**Exercise brief:** Transcribe only the lines of the listing below from the one holding "Retours produits – Politique de retour" through the one holding "Comunidade Educativa, na", inclusive, without any change.

**Records provided:**
----

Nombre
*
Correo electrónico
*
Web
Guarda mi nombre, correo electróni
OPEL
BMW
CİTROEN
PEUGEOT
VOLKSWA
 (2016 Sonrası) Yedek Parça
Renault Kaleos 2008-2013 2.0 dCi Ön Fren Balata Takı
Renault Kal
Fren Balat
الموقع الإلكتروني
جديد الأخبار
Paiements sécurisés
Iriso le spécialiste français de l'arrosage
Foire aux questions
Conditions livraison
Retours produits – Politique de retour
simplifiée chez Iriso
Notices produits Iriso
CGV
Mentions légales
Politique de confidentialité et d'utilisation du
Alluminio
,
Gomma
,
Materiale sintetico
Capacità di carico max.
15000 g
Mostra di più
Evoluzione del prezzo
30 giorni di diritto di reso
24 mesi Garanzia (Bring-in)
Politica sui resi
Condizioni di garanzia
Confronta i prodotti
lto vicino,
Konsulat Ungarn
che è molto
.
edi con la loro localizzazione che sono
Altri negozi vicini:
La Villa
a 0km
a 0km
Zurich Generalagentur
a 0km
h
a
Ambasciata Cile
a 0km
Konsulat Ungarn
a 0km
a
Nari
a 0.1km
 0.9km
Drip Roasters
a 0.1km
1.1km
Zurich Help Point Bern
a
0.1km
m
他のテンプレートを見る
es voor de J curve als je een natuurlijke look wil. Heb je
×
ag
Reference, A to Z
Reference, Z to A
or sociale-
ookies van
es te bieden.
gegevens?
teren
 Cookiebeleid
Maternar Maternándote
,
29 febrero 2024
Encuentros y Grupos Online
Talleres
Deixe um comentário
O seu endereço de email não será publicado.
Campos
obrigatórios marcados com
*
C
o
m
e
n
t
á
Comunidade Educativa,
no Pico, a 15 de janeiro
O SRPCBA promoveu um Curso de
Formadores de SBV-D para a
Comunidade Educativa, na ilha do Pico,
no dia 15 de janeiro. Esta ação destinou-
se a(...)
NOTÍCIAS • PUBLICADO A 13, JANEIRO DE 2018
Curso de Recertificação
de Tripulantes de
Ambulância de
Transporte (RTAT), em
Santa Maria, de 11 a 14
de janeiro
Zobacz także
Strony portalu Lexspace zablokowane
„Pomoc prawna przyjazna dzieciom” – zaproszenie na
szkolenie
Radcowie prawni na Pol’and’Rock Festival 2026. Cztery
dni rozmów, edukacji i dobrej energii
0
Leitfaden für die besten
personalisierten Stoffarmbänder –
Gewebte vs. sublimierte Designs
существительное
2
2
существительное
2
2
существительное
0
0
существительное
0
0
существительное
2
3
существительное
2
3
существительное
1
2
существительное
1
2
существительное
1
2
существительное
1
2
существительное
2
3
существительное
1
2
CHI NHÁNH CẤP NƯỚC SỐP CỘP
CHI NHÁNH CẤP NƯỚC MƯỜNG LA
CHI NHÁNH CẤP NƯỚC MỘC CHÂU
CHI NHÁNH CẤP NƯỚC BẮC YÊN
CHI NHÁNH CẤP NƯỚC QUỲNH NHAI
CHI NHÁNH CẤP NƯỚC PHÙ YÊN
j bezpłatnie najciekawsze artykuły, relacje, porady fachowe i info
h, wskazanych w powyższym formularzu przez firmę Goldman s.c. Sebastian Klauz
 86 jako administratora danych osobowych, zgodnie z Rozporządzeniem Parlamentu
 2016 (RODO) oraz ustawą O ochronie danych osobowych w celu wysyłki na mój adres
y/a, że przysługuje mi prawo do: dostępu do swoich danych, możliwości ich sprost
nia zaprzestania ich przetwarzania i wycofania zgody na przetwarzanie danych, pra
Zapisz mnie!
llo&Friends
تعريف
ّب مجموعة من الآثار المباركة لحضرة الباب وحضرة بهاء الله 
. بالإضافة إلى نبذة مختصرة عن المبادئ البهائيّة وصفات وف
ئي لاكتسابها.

----

**Output for this exercise:**
Retours produits – Politique de retour
simplifiée chez Iriso
Notices produits Iriso
CGV
Mentions légales
Politique de confidentialité et d'utilisation du
Alluminio
,
Gomma
,
Materiale sintetico
Capacità di carico max.
15000 g
Mostra di più
Evoluzione del prezzo
30 giorni di diritto di reso
24 mesi Garanzia (Bring-in)
Politica sui resi
Condizioni di garanzia
Confronta i prodotti
lto vicino,
Konsulat Ungarn
che è molto
.
edi con la loro localizzazione che sono
Altri negozi vicini:
La Villa
a 0km
a 0km
Zurich Generalagentur
a 0km
h
a
Ambasciata Cile
a 0km
Konsulat Ungarn
a 0km
a
Nari
a 0.1km
 0.9km
Drip Roasters
a 0.1km
1.1km
Zurich Help Point Bern
a
0.1km
m
他のテンプレートを見る
es voor de J curve als je een natuurlijke look wil. Heb je
×
ag
Reference, A to Z
Reference, Z to A
or sociale-
ookies van
es te bieden.
gegevens?
teren
 Cookiebeleid
Maternar Maternándote
,
29 febrero 2024
Encuentros y Grupos Online
Talleres
Deixe um comentário
O seu endereço de email não será publicado.
Campos
obrigatórios marcados com
*
C
o
m
e
n
t
á
Comunidade Educativa,
no Pico, a 15 de janeiro
O SRPCBA promoveu um Curso de
Formadores de SBV-D para a
Comunidade Educativa, na ilha do Pico,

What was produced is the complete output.